C'est le jeune frère de Sidi ,Aboudakrim qui nous servira de chauffeur pour notre voyage vers Taboye. Nous l'avons rencontré hier pendant que nous nous promenions avec Sidi .
Alors que Sidi , jeune homme de 20 ans est habillé à l'europénne , Aboudakrim d'un an son cadet , porte le chèche . Ils ont tous deux la peau claire ,couleur café au lait et des yeux en amande ,des dents blanches à démoraliser tous les dentistes de la terre ,des cils épais et recourbés qui n'ont besoin ni de magic curl ni d' épaississeurs !

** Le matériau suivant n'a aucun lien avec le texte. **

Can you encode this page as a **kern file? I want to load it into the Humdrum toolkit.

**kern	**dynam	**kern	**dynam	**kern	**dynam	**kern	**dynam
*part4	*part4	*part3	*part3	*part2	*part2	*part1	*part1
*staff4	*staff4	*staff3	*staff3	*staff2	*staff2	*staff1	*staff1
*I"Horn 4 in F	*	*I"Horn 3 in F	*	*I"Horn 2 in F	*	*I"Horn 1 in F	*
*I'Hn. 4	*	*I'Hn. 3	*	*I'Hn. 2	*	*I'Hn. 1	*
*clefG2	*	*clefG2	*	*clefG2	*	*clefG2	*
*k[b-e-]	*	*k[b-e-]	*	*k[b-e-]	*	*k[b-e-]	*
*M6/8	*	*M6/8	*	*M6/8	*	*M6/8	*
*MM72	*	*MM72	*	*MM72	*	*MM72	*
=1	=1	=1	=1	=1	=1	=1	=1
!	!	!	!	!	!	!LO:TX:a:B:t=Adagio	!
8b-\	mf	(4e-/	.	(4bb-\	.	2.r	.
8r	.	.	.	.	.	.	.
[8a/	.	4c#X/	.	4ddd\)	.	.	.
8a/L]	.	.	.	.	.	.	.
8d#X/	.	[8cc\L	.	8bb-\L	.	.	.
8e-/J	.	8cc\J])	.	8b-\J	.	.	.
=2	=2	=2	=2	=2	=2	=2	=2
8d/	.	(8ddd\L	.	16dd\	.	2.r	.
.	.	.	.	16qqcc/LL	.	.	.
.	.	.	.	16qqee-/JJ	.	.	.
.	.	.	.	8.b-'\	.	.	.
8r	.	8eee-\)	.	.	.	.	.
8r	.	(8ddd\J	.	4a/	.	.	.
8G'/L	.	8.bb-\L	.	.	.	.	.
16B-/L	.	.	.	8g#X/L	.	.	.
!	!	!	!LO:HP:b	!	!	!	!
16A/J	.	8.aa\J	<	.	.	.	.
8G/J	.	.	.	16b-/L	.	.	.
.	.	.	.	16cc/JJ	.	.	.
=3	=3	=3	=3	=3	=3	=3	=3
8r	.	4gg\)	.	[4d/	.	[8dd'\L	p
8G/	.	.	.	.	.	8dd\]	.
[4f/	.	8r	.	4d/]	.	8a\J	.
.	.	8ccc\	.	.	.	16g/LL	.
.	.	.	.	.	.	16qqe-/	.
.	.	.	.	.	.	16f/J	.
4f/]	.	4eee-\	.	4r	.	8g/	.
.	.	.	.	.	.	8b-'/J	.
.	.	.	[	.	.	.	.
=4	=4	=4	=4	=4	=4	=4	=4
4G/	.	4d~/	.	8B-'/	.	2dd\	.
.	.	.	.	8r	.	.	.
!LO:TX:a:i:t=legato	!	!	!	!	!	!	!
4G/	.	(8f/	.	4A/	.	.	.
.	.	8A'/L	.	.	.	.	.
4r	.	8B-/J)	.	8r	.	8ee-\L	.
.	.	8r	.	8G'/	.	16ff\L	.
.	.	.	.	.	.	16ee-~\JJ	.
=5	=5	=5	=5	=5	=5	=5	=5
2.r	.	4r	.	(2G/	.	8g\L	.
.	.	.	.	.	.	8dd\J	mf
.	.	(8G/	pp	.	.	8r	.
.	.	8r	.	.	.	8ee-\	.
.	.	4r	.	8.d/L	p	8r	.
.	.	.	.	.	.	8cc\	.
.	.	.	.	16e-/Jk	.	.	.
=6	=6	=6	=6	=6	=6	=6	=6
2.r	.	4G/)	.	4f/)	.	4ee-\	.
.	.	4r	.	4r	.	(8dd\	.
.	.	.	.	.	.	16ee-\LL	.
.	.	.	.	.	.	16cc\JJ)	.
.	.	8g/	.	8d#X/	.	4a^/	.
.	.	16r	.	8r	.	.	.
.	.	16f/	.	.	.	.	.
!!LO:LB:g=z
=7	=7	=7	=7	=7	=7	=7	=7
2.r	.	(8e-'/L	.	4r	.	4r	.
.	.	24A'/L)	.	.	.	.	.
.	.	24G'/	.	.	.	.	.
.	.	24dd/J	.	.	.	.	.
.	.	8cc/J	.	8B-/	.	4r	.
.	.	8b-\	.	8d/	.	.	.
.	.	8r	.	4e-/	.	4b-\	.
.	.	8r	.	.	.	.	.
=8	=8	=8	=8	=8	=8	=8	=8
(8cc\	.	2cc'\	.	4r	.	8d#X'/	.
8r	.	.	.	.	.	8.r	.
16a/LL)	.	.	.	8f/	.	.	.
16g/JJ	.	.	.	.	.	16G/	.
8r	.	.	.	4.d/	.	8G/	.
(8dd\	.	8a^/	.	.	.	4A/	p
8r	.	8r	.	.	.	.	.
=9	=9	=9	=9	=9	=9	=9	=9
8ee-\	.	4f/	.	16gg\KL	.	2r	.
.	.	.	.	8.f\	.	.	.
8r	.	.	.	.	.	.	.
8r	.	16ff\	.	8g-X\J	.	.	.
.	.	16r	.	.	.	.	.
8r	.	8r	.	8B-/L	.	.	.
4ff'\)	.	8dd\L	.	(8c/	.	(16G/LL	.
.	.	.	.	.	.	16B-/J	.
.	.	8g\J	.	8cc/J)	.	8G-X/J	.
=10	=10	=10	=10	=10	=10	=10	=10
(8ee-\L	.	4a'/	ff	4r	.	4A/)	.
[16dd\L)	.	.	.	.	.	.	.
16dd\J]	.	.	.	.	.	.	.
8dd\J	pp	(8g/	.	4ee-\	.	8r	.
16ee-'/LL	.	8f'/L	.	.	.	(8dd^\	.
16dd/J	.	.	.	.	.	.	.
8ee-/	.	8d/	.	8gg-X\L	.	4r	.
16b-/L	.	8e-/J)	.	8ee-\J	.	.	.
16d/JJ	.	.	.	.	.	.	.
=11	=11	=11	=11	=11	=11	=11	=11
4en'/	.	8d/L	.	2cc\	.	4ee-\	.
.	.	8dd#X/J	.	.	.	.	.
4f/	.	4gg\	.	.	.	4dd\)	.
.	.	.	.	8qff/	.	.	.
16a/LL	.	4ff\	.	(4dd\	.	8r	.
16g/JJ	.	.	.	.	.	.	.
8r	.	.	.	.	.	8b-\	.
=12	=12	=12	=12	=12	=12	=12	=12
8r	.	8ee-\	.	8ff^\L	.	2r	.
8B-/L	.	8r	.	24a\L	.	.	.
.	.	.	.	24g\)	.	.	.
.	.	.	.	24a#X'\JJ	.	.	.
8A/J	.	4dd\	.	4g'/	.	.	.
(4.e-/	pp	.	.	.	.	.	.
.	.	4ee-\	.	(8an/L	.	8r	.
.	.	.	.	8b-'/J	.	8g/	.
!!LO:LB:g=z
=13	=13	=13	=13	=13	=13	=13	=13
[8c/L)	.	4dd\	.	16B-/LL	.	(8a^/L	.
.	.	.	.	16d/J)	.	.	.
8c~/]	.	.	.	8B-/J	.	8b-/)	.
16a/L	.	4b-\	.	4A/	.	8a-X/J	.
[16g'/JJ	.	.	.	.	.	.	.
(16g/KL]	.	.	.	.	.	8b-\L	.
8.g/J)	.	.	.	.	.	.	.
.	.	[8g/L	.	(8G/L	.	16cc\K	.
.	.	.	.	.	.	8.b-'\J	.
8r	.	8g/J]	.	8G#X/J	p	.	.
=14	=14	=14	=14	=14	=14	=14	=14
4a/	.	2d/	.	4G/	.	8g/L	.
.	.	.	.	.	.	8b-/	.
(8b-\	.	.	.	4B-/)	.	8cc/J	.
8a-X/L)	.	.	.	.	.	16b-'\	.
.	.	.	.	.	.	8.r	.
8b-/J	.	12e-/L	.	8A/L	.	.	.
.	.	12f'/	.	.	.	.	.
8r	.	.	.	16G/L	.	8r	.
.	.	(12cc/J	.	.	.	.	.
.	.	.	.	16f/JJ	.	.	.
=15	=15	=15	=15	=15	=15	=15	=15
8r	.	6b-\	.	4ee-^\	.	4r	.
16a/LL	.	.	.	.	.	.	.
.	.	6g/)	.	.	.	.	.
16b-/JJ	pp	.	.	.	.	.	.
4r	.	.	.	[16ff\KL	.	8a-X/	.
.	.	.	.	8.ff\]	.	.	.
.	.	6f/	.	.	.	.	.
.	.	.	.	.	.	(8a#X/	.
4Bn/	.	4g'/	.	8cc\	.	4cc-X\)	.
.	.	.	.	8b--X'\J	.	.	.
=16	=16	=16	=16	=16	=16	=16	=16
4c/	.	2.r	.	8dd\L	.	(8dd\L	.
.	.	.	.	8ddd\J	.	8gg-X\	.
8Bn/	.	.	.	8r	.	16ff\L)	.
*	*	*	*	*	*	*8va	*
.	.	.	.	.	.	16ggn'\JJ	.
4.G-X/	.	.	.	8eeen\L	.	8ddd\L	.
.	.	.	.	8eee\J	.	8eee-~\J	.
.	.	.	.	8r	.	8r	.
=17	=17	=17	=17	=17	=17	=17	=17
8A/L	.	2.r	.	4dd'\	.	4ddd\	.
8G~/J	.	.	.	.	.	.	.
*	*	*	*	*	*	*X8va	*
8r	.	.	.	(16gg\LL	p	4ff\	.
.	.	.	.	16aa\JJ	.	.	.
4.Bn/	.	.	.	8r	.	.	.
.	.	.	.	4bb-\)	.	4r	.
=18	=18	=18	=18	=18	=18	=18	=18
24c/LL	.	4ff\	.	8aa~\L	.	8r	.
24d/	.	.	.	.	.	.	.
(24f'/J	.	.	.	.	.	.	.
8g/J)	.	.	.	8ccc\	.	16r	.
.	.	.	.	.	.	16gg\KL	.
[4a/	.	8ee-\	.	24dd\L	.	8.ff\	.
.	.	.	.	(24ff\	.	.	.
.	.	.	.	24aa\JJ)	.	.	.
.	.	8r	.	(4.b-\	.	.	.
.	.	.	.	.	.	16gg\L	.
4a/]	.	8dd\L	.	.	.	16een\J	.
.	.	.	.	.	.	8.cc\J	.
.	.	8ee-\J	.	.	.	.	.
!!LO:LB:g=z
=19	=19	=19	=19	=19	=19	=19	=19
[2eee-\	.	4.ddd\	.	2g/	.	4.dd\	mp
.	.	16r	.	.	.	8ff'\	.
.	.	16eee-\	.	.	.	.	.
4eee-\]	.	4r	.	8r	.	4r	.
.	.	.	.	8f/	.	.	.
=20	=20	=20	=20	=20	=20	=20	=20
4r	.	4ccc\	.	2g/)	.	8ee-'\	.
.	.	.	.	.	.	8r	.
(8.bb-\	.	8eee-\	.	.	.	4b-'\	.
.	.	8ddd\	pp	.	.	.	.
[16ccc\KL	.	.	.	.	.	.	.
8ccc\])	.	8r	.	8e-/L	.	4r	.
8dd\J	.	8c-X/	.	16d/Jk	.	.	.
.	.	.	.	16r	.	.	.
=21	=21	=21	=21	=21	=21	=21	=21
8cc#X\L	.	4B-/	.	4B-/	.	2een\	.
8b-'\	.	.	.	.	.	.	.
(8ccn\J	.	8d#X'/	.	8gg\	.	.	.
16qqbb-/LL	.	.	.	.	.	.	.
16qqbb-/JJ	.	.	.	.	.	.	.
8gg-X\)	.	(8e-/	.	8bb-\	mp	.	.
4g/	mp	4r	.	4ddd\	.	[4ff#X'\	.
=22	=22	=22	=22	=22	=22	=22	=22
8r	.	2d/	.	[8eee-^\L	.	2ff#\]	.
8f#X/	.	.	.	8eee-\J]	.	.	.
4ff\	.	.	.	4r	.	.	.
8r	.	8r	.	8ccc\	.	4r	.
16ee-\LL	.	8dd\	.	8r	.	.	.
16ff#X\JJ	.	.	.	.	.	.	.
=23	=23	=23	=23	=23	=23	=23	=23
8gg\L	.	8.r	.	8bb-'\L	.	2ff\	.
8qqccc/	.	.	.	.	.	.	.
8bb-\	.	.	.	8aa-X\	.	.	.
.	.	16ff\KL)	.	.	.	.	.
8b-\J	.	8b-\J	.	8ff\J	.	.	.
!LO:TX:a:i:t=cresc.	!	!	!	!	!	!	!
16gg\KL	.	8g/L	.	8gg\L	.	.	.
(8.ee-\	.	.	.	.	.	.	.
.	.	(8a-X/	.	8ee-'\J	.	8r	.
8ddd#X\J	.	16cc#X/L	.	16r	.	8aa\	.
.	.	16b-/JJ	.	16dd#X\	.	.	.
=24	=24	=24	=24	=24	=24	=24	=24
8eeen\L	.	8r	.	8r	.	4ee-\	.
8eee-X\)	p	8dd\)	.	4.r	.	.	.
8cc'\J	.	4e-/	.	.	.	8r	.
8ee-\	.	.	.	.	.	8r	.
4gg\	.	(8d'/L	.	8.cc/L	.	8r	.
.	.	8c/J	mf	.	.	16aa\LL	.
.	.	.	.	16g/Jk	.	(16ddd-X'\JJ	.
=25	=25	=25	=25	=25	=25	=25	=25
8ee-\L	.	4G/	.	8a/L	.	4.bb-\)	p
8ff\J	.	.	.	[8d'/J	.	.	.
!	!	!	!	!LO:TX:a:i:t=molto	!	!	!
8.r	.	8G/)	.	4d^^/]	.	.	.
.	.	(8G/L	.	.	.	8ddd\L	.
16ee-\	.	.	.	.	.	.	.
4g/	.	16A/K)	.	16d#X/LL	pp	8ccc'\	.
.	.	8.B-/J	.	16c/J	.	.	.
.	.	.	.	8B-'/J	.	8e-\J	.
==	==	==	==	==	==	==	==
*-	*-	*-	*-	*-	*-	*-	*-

Le jeune Touareg est venu nous chercher en fin de matinée .Nous comprenons vraiment le sens du proverbe Touareg "tu as la montre j'ai le temps " je l'avais traduit par : je "possède le temps " mais c'est bien "j'ai le temps " qu'il signifie ! Car là bas dire rendez-vous à 10 h n'a pas de signification ;vous le savez peut être pour l'avoir vécu dans d'autres pays du maghreb ,ou du moyen Orient ,mais au Mali cela semble encore plus vrai....ils viennent lorsqu'ils ont achevé de faire tout ce qu'ils ont décidé de faire ; entre temps ils rencontrent sur le chemins toujours quelque ami, quelque cousin ...et lorsque on rencontre quelqu'un de sa connaissance pas question de dire un simple bonjour ,celà serait inconvenant . On demande à son ami comment il va , puis comment se portent ses parents , et la santé de sa femme et ses enfants et ses cousins.... Bref nous voilà enfin partis ,pas très loin en fait .Nous rejoignons Mossa qui n'a pas fini de faire les achats pour la nourriture et les boissons que nous devrons utiliser pendant notre séjour à Taboye et au campement . Pendant qu'il règle ces derniers problèmes d'intendance , nous pouvons tout à loisir regarder les personnes qui s'affairent dans la rue . Plusieurs Touareg déambulent . Mais comment font ils donc pour se reconnaître l'un l'autre, si ce n'est par la manière de marcher ! Certains ont le bas du visage complètement caché par le chèche et nous pouvons seulement voir leurs yeux.
Des femmes à la peau noire ,bambara ou songhoi ,on ne m'a pas encore dit si leur manière de s'habiller est différente, mais de femmes Touareg ,point dans les rues ...il faudrait que je pense à demander si c'est un hasard .
Un jeune homme s'approche ,il mange une sorte de fruit . Je ne peux m'empêcher de lui poser la question. Gentiment il m'explique que c'est un fruit du nénuphar ,cela se trouve sous la plante dans l'eau et c'est paraît il très bon ,je lui fais entièrement confiance ! Je goûterai une autre fois . Nous partons! Mossa ,s'approche de nous et nous grimpons dans son 4X4 . Le coffre est rempli à craquer ! Avec nous ,se coince à l'arrière Ibha , un autre Touareg . En fait c'est ça qui est désagréable , les places de devant sont réservées au chauffeur et à Mossa ,et à l'arrière seules les places près des fenêtres sont à choisir car au dessus des fenêtres il y a des poignées pour se cramponner ;cette fois c'est Arnaud mon fils qui se retrouve au milieu ,c'est vrai on voit mieux mais vous le verrez si vous ne l'avez jamais connu ,le désert est plein de trous et de bosses, et les sauts en 4X4 comme vous les voyez en regardant Paris-Dakar à la tv c'est beaucoup plus confortable à regarder assis dans son salon; car ici ,il faut pas rêver ,le confort des 4X4 est sommaire ,et pas de ceinture pour nous maintenir .Question d'habitude!
Nous traversons la rue bordée de marchands quant un Touareg se met à gesticuler sur le trottoir .Coup de frein . C'est Moussa qui s'approche de nous pendant que Aboudakrim rebrousse chemin . Un serrement de main ,pas question dans un pays musulman de lui sauter au cou ! Moussa nous rejoindra sur la route dès qu'il aura récupéré sa voiture garée un peu plus loin et dans laquelle son père l'attend.